I am an 80-year-old woman who has just moved into a seniors' residence. Shortly after I arrived, COVID-19 did too! For over a month now, we have been kept in isolation from the rest of the world, and every day we find something fun to do. It ranges from jokes we play on the nursing staff (who take it all in stride and laugh with us) to residents deciding to go into the hair cutting business for the high cost of ten cents! This favourite poem of my childhood came back to me, and I shared it with my friends here. Our current theme has now become: "Now, how to amuse them today?" Laughing together is the order of the day that is keeping us sane.

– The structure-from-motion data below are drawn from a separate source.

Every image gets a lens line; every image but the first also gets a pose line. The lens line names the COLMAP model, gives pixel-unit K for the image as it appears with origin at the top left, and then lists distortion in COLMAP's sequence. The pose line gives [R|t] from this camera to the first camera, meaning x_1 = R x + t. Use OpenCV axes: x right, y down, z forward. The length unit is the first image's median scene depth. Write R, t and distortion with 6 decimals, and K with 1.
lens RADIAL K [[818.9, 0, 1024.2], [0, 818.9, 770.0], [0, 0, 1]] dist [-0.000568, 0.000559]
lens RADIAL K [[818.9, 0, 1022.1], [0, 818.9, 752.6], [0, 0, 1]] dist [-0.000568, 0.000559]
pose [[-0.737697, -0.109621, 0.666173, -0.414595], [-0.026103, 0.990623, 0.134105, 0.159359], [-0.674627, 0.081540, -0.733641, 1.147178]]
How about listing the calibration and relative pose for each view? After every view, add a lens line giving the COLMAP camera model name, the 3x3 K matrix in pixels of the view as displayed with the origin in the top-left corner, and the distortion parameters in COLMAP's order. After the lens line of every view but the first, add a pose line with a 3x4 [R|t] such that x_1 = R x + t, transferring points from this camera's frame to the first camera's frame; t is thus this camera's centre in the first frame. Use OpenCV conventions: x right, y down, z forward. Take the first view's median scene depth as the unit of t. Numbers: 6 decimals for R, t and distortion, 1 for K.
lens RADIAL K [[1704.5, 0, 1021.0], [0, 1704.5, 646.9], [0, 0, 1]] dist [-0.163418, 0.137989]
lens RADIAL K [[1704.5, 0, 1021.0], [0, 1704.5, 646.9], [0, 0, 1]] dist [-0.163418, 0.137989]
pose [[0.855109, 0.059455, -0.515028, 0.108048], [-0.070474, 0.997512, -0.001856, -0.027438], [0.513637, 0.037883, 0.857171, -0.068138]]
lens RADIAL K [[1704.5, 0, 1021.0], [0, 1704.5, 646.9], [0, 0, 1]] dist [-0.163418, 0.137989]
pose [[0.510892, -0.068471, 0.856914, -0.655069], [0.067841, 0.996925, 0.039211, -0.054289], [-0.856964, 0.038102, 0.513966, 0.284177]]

  • Amy Hawes by Amy Hawes
  • 3 years ago

Glad to see you are keeping up your sense of humour in these difficult times, Elizabeth! I am a trainee primary teacher and I was just educating myself on children's poets. I'd not read The Sneezles before, and I can see why it would have meant a lot to you as a child. It's lovely. Take care! Ax

  • Mary Glenn by Mary Glenn
  • 5 years ago

I wake up this morning, my 90-year-old body feeling well as it casually recites the Sneezles poem in the back of my mind. I have done so many other times! My four grown children are now reading it to their own offspring, my grandchildren. Any parent with a cranky child sick in bed can relate to the last lines of the poem, "Now how to amuse them today?" As for myself, I wake up daily, grateful for good health and energy, and wondering "How to amuse myself and others today?" Christopher Robin is still my buddy.

  • Ruth by Ruth
  • 1 year ago

God bless you, Mary Glenn. Poetry is such a blessing, able to unlock a number of emotions, feelings, and ideas.

  • Curly Connor by Curly Connor
  • 7 years ago

When I was 5, I was quite sick for a long time. I loved this poem, especially the silly language. When I was 12, my 9 siblings and I crowded into my parents' bed with the measles and read this poem. And then when I was almost an old woman, I got a drug rash that looked just like the measles and read the poem again. Now I understand that one of the things I loved about it as a child was that it allowed me a bit of control and understanding over my world that was really quite out of control for most of my childhood.

  • Les Izmore by Les Izmore
  • 7 years ago

Me too. It is one of my all-time favorite childhood memories, having this poem read to me.